Daybook
Opinionated service deployment management.
What the heck does it do?
Daybook provides the basis for a pull-based deployment model that doesn't break the mindshare bank. Simple tools, simple primitives.
The premise is, wait for it, simple: you put all of your service assets -- these are your tarballs of service code, JARs, data files, whatever -- in a dedicated bucket on S3. Next, you set up a datacenter-wide key/value store (Consul) to store the mappings of what services should be on what hosts. These mappings are flexible, and can include wildcards. Specificity wins. You structure the name of your service assets in a way that the name of a service, or services, in your mapping data can be used to find the assets in your bucket. Voila, now you're ready to pull down some assets to different hosts without adding too much entropy to your infrastructure, or the universe.
How do I use it?
Check out the quick start guide for hitting the ground running.
Tell me more about the specifics
daybook-pull
makes some assumptions. Firstly, your assets are structured in a particular fashion. This is roughly enforced by daybook-push
, if you use it, but since it's just S3, there's no reason you can't upload assets on your own.
Your assets need to meet the following requirements:
- it has to be a tarball (gzip compressed tar archive, with the ".tar.gz" extension; this is hard-coded)
- the filename must be in the form of: service_name-version.tar.gz
- the service name can be any alphanumeric characters, including underscores. hyphens aren't allowed because they're the name/version delimiter
- the version can also be alphanumeric characters, including underscores
- the extension, as mentioned above, needs to be ".tar.gz"
Secondly, it assumes you want all versions of a given service on disk. Service discovery, and thus which version to use, is an entirely separate problem that Daybook doesn't try to solve. Disk space is cheap, and it's simpler to assume we want a synchronized universe of service code than to pick and choose. There may or may not be a future improvement to limit scope or try and detect what we already have... but it's not on the immediate horizon. Sorry, people with a million JAR files that are 90MB a piece.
When you do a pull, daybook-pull
will load the configuration, connect to Consul and look for patterns that match the hostname it has. The hostname is either what's in the configuration file, or if that's empty, what it is able to get from the OS. If it can't do that, it will whine and exit.
For all the patterns it finds that could match the hostname given, it figures out which one is most specific. The patterns can use asterisks for a wildcard. They aren't full regular expressions, because trying to determine specificity from a regular expression is non-trivial. Wildcards work 99% of the time, and the longest matching pattern is implicitly the most specific pattern. Simple.

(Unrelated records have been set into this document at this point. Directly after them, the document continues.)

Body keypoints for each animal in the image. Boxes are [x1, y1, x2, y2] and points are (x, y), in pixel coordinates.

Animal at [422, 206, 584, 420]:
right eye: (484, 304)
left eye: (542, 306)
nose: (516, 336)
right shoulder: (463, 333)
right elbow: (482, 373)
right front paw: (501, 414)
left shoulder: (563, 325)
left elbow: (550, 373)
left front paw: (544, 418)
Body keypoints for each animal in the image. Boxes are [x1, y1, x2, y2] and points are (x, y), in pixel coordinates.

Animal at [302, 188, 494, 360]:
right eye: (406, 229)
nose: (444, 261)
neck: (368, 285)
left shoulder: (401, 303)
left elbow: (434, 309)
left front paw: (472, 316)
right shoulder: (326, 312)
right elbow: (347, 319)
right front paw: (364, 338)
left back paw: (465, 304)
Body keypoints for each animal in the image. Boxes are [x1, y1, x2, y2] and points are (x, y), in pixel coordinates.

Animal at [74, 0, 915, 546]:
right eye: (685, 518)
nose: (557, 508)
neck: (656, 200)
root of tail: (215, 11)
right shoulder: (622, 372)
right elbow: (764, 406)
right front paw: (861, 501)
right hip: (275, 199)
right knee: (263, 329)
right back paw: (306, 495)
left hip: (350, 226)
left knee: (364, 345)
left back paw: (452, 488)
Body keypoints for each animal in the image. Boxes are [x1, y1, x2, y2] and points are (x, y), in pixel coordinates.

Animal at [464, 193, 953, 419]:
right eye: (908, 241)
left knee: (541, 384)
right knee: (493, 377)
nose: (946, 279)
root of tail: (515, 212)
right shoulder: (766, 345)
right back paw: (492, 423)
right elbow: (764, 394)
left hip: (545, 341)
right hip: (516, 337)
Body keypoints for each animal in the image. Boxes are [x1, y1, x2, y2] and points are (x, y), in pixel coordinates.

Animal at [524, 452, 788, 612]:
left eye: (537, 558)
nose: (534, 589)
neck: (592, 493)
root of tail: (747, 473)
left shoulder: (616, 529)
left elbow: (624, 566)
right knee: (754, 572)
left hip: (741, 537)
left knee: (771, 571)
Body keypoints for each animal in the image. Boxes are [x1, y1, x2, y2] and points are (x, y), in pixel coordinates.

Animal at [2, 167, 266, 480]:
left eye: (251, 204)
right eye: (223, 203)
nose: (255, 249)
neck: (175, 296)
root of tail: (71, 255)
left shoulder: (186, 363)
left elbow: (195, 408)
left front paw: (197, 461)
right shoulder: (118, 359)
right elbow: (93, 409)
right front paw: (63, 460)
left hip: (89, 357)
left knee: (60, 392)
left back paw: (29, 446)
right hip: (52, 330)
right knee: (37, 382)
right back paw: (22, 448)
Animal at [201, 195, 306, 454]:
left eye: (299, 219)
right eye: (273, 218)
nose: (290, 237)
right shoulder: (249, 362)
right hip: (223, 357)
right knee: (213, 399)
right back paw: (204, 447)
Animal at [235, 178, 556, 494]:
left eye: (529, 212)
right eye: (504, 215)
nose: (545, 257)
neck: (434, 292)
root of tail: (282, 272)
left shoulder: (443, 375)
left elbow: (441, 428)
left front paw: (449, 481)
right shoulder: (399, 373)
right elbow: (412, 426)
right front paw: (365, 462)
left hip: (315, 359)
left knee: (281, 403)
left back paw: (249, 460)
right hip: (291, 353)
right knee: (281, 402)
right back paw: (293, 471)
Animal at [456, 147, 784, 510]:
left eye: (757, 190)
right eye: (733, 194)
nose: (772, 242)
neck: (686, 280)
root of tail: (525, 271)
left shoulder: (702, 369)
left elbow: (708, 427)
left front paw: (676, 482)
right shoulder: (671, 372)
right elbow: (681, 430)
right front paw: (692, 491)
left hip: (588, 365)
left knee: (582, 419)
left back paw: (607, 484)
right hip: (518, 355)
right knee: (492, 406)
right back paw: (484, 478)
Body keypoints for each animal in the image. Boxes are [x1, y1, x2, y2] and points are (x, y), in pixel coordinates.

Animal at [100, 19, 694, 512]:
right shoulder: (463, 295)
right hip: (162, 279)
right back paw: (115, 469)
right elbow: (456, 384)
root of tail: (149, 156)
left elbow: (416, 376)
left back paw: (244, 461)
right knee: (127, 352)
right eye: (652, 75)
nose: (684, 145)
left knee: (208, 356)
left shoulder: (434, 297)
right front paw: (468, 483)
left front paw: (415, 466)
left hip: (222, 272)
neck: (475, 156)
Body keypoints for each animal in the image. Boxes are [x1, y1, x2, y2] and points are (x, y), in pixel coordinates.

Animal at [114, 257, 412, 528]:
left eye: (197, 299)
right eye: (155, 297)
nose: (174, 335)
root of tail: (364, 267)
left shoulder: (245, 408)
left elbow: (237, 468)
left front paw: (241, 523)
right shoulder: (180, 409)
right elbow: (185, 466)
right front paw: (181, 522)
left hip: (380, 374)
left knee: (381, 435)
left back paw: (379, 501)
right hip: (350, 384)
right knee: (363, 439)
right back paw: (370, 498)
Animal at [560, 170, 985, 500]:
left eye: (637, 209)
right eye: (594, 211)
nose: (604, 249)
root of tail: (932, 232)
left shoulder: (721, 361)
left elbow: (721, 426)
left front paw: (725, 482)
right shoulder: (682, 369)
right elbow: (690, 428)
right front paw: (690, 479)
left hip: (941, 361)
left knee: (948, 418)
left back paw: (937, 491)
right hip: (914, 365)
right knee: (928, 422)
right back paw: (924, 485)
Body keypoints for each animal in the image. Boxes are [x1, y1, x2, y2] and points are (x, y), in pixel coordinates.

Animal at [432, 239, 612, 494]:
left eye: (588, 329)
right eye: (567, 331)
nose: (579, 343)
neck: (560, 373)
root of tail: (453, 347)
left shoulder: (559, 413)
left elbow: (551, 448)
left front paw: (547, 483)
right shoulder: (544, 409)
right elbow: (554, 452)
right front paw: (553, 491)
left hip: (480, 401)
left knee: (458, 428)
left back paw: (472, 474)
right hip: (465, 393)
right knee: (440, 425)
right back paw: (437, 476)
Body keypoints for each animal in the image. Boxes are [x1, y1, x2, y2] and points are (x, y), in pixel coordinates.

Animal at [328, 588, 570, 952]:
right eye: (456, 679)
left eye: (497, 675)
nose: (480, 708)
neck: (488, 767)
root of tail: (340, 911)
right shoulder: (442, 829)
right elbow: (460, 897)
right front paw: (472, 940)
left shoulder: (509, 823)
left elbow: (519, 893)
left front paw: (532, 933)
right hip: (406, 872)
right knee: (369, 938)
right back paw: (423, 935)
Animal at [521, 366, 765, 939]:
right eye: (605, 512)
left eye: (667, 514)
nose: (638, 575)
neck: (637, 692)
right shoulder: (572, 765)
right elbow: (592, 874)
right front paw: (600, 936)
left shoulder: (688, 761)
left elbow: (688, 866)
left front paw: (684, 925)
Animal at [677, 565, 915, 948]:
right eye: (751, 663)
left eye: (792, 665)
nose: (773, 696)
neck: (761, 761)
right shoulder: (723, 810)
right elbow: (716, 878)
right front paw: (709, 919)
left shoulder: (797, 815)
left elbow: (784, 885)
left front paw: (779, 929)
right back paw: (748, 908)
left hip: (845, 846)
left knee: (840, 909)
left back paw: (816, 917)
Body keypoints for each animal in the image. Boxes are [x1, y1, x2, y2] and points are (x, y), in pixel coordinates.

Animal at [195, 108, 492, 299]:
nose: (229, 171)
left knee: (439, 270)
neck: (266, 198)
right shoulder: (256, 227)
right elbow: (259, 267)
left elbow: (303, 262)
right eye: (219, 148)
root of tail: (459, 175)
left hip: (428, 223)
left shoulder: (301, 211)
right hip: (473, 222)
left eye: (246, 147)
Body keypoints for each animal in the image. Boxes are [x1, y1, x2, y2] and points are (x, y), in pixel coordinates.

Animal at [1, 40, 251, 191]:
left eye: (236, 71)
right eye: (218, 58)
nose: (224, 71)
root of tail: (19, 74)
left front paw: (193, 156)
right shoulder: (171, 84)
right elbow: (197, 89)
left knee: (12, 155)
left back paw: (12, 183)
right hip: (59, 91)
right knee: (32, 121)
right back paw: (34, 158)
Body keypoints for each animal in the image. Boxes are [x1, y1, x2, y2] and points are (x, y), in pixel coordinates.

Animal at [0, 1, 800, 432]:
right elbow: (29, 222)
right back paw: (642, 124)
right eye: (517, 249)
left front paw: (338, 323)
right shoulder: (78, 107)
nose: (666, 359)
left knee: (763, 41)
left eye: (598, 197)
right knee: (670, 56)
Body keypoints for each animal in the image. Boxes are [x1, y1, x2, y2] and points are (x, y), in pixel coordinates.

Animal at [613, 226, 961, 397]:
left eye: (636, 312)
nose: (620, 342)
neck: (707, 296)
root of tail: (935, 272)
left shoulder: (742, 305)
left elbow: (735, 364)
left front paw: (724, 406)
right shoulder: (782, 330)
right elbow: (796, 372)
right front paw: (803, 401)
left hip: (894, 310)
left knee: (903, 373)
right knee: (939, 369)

In Consul, using its key/value store, these patterns look something like this:
/v1/kv/daybook/hosts/web-prod-* -> service_1,service_2,service_3
/v1/kv/daybook/hosts/web-prod-oneoff-* -> service_1,service_4
So, you can see that for a hostname of "web-prod-oneoff-001", both of those keys would match. Due to the length, "web-prod-oneoff-*" would be the most specific match, and so we'd try and download all of the service assets for "service_1" and "service_4". Conversely, if you had mappings that looked like this:
/v1/kv/daybook/hosts/web-prod-* -> service_1,service_2,service_3
/v1/kv/daybook/hosts/web-prod-oneoff-* -> service_1,service_4
/v1/kv/daybook/hosts/web-prod-oneoff-001 -> service_5,service_6
Again, all of these patterns would match the same hostname, but we have a full match, which implicitly means it's the longest, and so we'd try and download all of the service assets for "service_5" and "service_6". Also, as you can see, tThe services are specified as a comma-delimited list, which keeps things... you got it, simple.
For each service, we query the S3 bucket for all objects that have a perfix of the service name. For all the objects we get back, we make sure they conform -- ".tar.gz" extension, matches the service_name-version naming scheme, etc. If it looks good, we decompress it and extract it on the fly. Based on the configuration, we use the specified installation directory, and within that, make two subdirectories: one for the service, and another under that for the version. So, for a serivce asset called
test_service-123.tar.gz
it would be extracted into
<install directory>/test_service/123/
Thus, you'll want your archiving process to reflect that and not bother with encapsulating all of the assets within a single folder before tarballing.